- [THE DATA]:
==*==
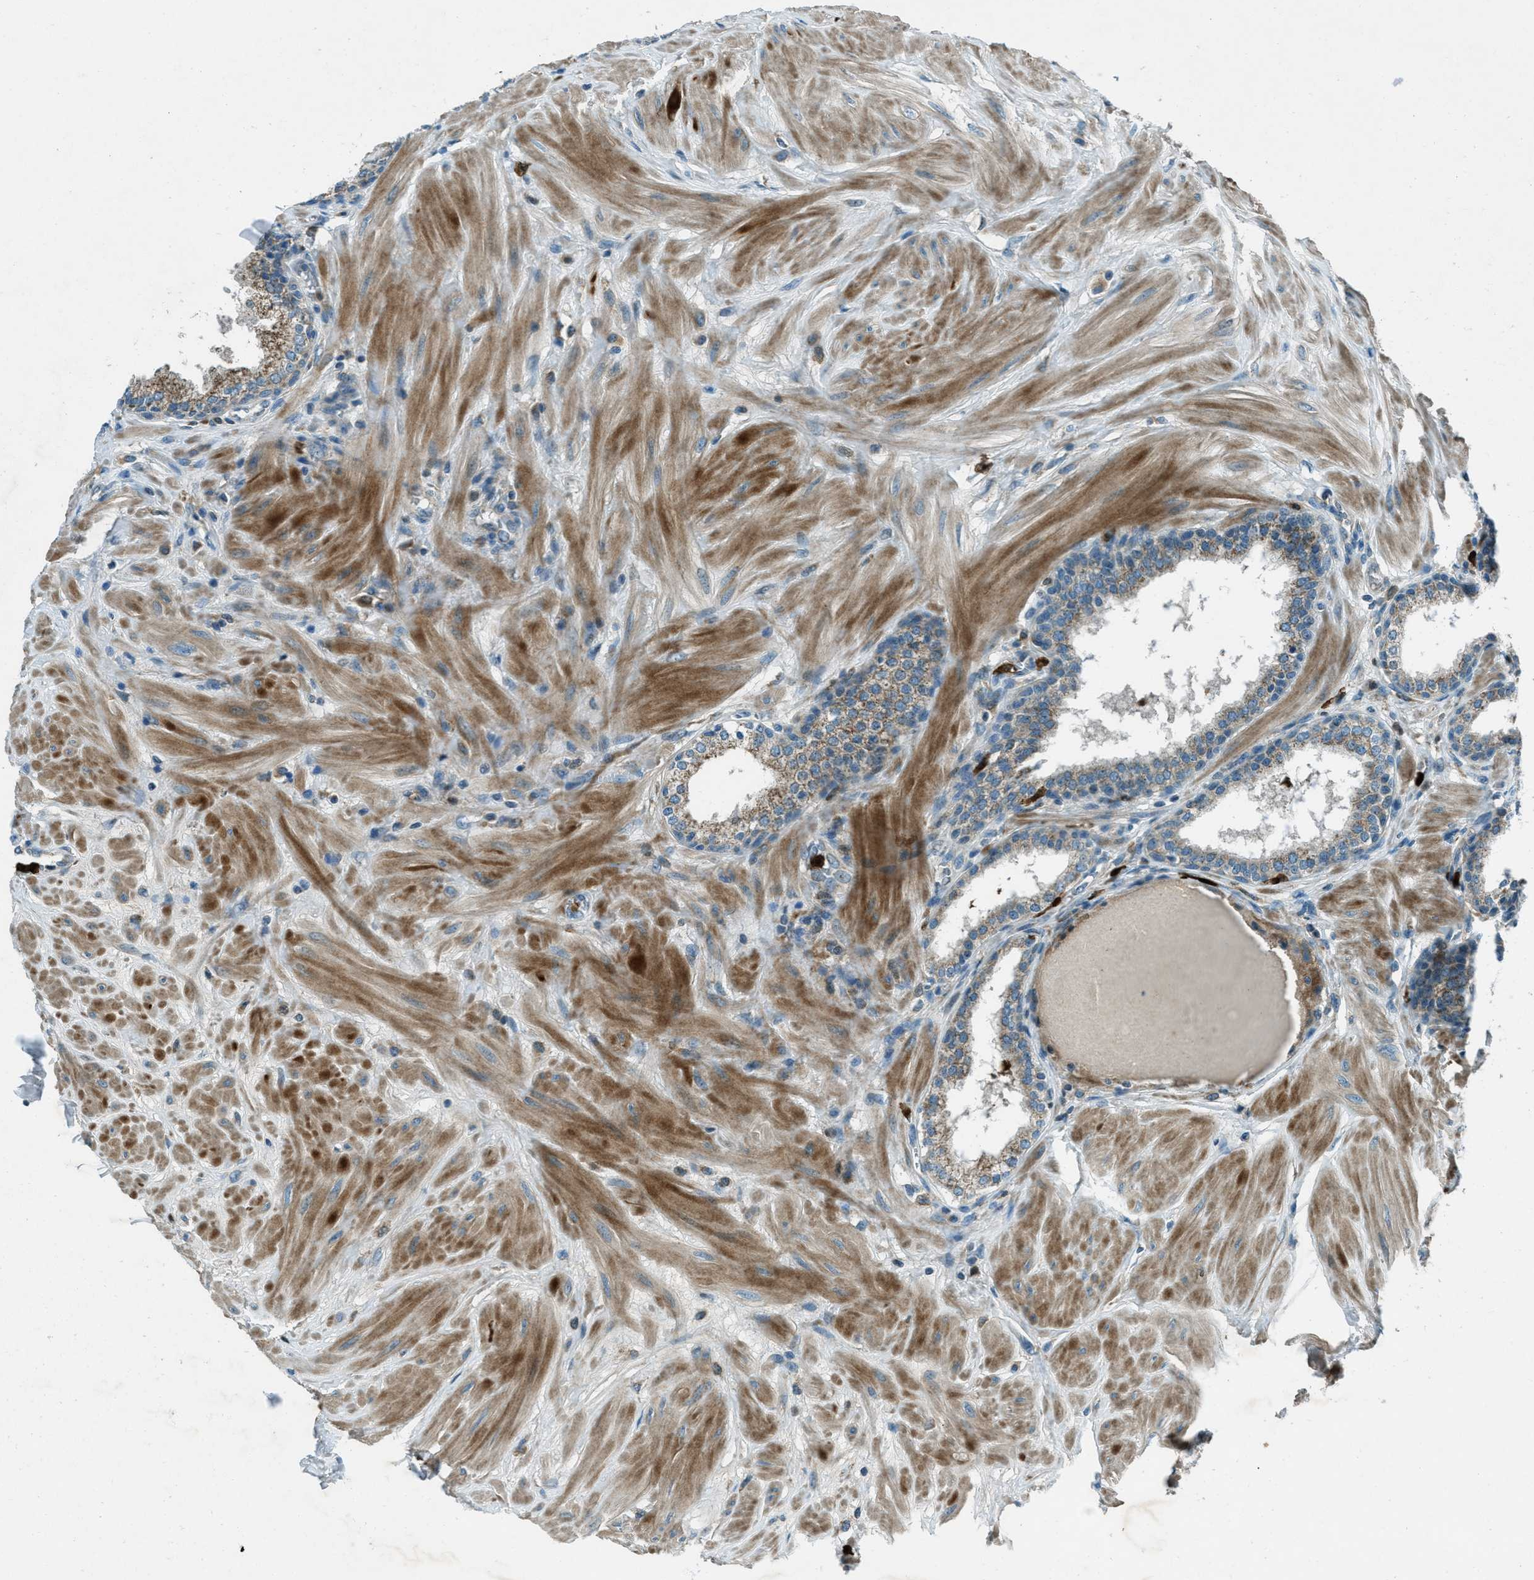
{"staining": {"intensity": "moderate", "quantity": "25%-75%", "location": "cytoplasmic/membranous"}, "tissue": "prostate", "cell_type": "Glandular cells", "image_type": "normal", "snomed": [{"axis": "morphology", "description": "Normal tissue, NOS"}, {"axis": "topography", "description": "Prostate"}], "caption": "Human prostate stained for a protein (brown) demonstrates moderate cytoplasmic/membranous positive staining in approximately 25%-75% of glandular cells.", "gene": "FAR1", "patient": {"sex": "male", "age": 51}}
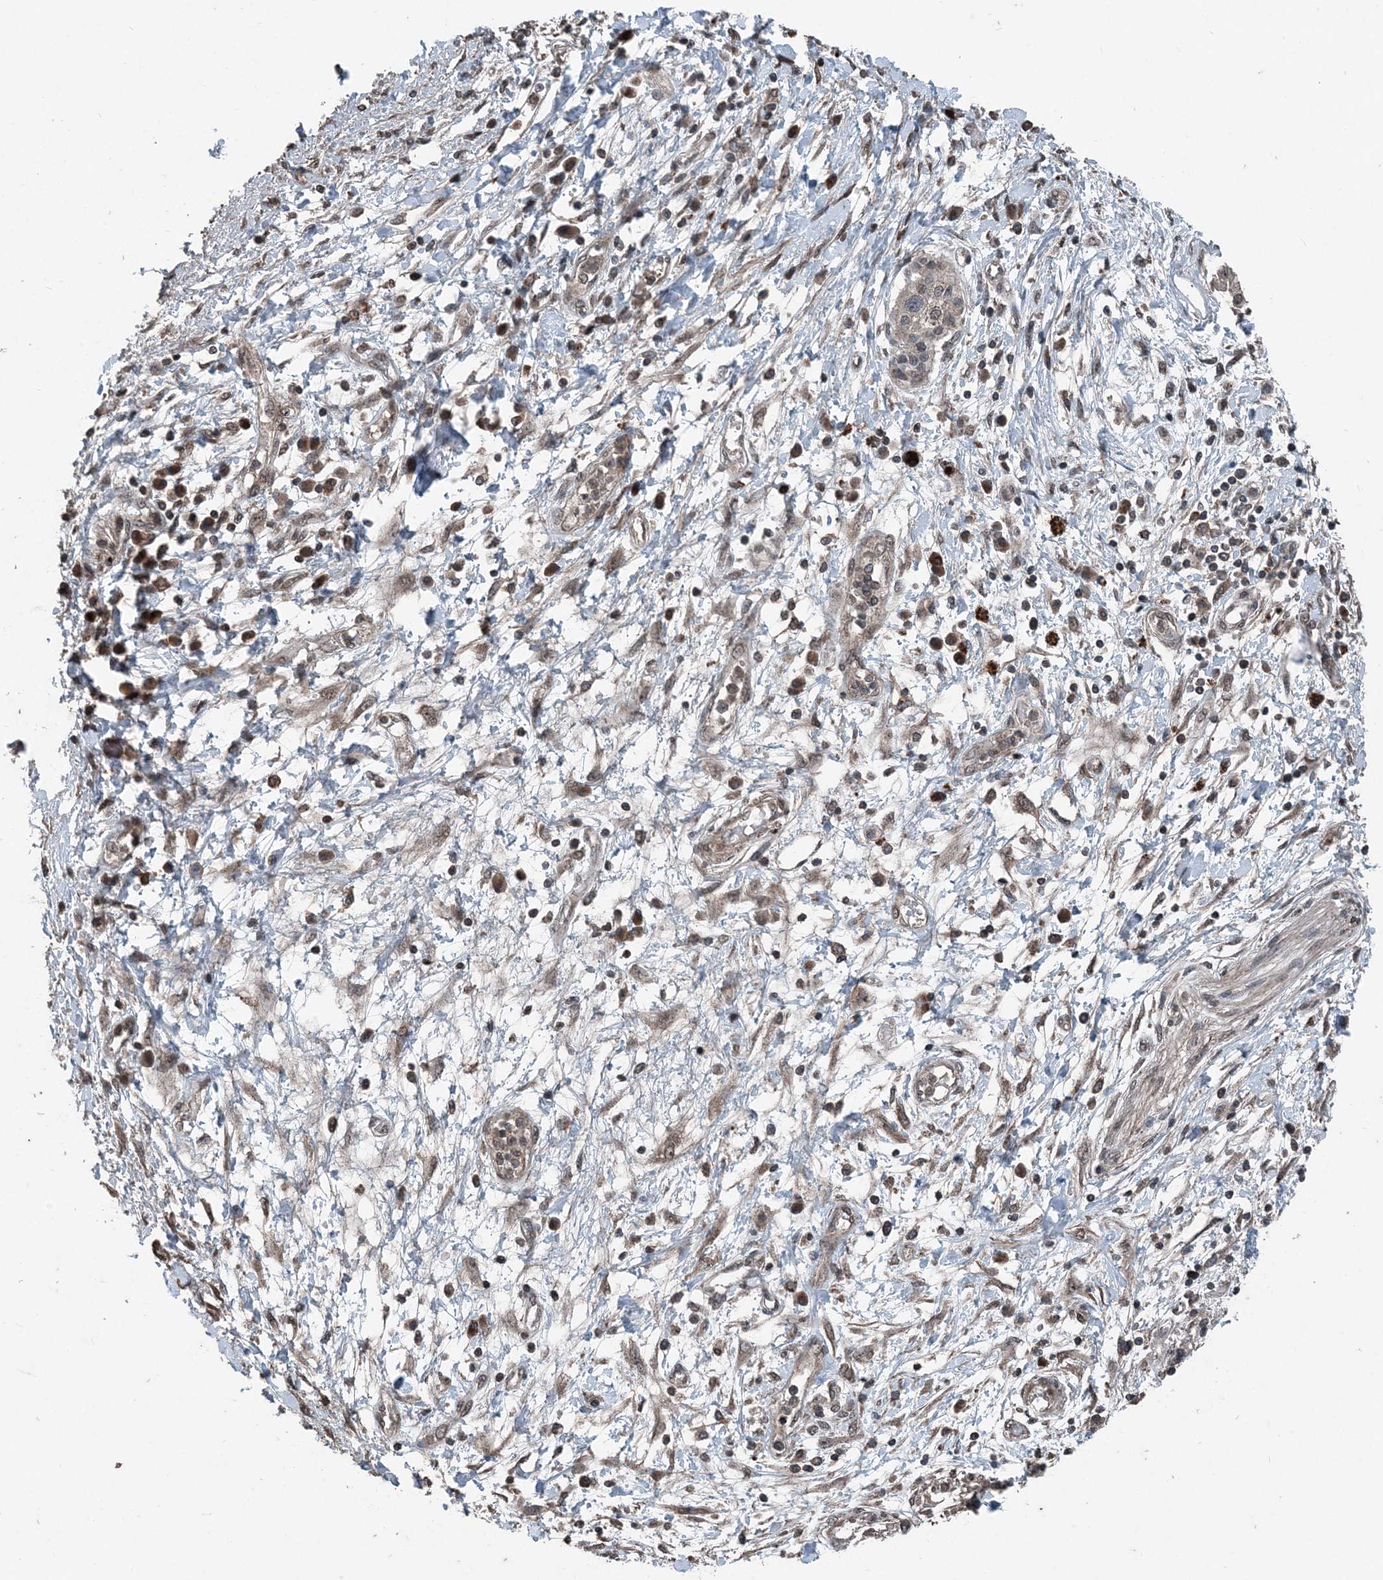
{"staining": {"intensity": "weak", "quantity": "<25%", "location": "cytoplasmic/membranous"}, "tissue": "pancreatic cancer", "cell_type": "Tumor cells", "image_type": "cancer", "snomed": [{"axis": "morphology", "description": "Adenocarcinoma, NOS"}, {"axis": "topography", "description": "Pancreas"}], "caption": "IHC photomicrograph of neoplastic tissue: pancreatic adenocarcinoma stained with DAB (3,3'-diaminobenzidine) shows no significant protein positivity in tumor cells.", "gene": "CFL1", "patient": {"sex": "female", "age": 56}}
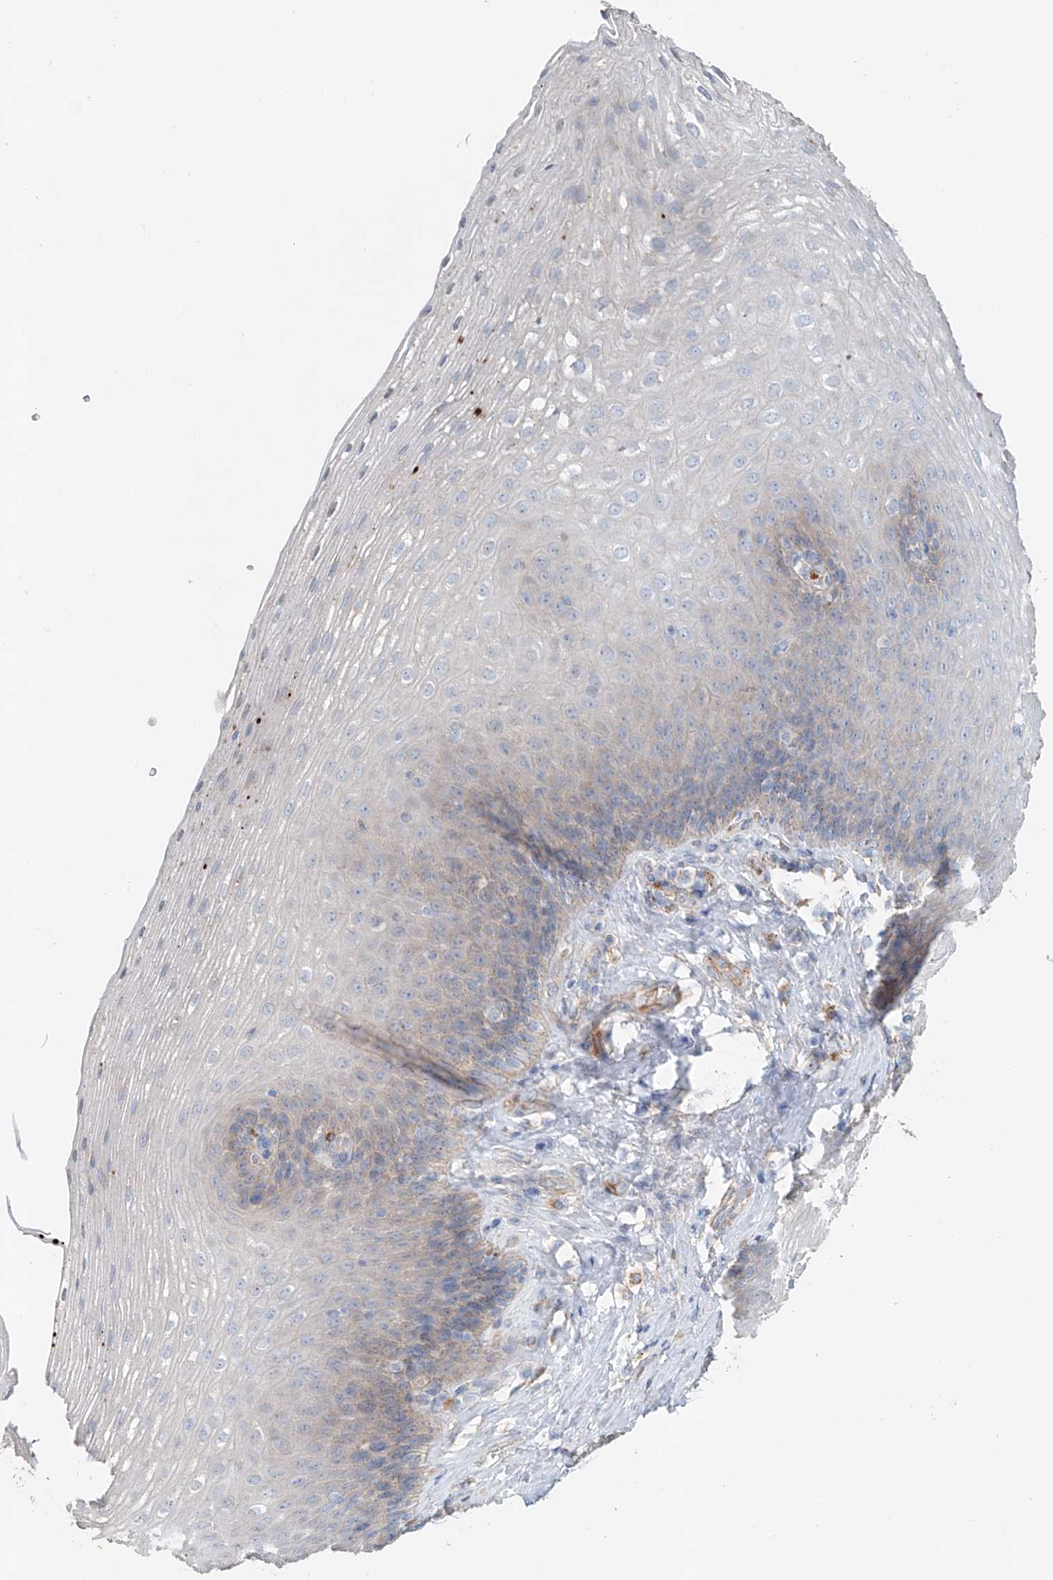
{"staining": {"intensity": "weak", "quantity": "<25%", "location": "cytoplasmic/membranous"}, "tissue": "esophagus", "cell_type": "Squamous epithelial cells", "image_type": "normal", "snomed": [{"axis": "morphology", "description": "Normal tissue, NOS"}, {"axis": "topography", "description": "Esophagus"}], "caption": "The histopathology image shows no significant positivity in squamous epithelial cells of esophagus.", "gene": "TRIM47", "patient": {"sex": "female", "age": 66}}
==*==
- [TASK INSTRUCTIONS]: If a line holds a picture, skip the picture and transcribe the rest of the material exactly.

- [EXERCISE ANSWER]:
{"staining": {"intensity": "moderate", "quantity": "25%-75%", "location": "cytoplasmic/membranous"}, "tissue": "prostate", "cell_type": "Glandular cells", "image_type": "normal", "snomed": [{"axis": "morphology", "description": "Normal tissue, NOS"}, {"axis": "topography", "description": "Prostate"}], "caption": "Human prostate stained for a protein (brown) demonstrates moderate cytoplasmic/membranous positive staining in approximately 25%-75% of glandular cells.", "gene": "FAR1", "patient": {"sex": "male", "age": 51}}
{"staining": {"intensity": "weak", "quantity": "<25%", "location": "cytoplasmic/membranous"}, "tissue": "pancreatic cancer", "cell_type": "Tumor cells", "image_type": "cancer", "snomed": [{"axis": "morphology", "description": "Adenocarcinoma, NOS"}, {"axis": "topography", "description": "Pancreas"}], "caption": "IHC photomicrograph of neoplastic tissue: pancreatic adenocarcinoma stained with DAB (3,3'-diaminobenzidine) shows no significant protein positivity in tumor cells.", "gene": "CFL1", "patient": {"sex": "female", "age": 56}}
{"staining": {"intensity": "weak", "quantity": "<25%", "location": "cytoplasmic/membranous"}, "tissue": "esophagus", "cell_type": "Squamous epithelial cells", "image_type": "normal", "snomed": [{"axis": "morphology", "description": "Normal tissue, NOS"}, {"axis": "topography", "description": "Esophagus"}], "caption": "The histopathology image shows no significant positivity in squamous epithelial cells of esophagus.", "gene": "TRIM47", "patient": {"sex": "female", "age": 66}}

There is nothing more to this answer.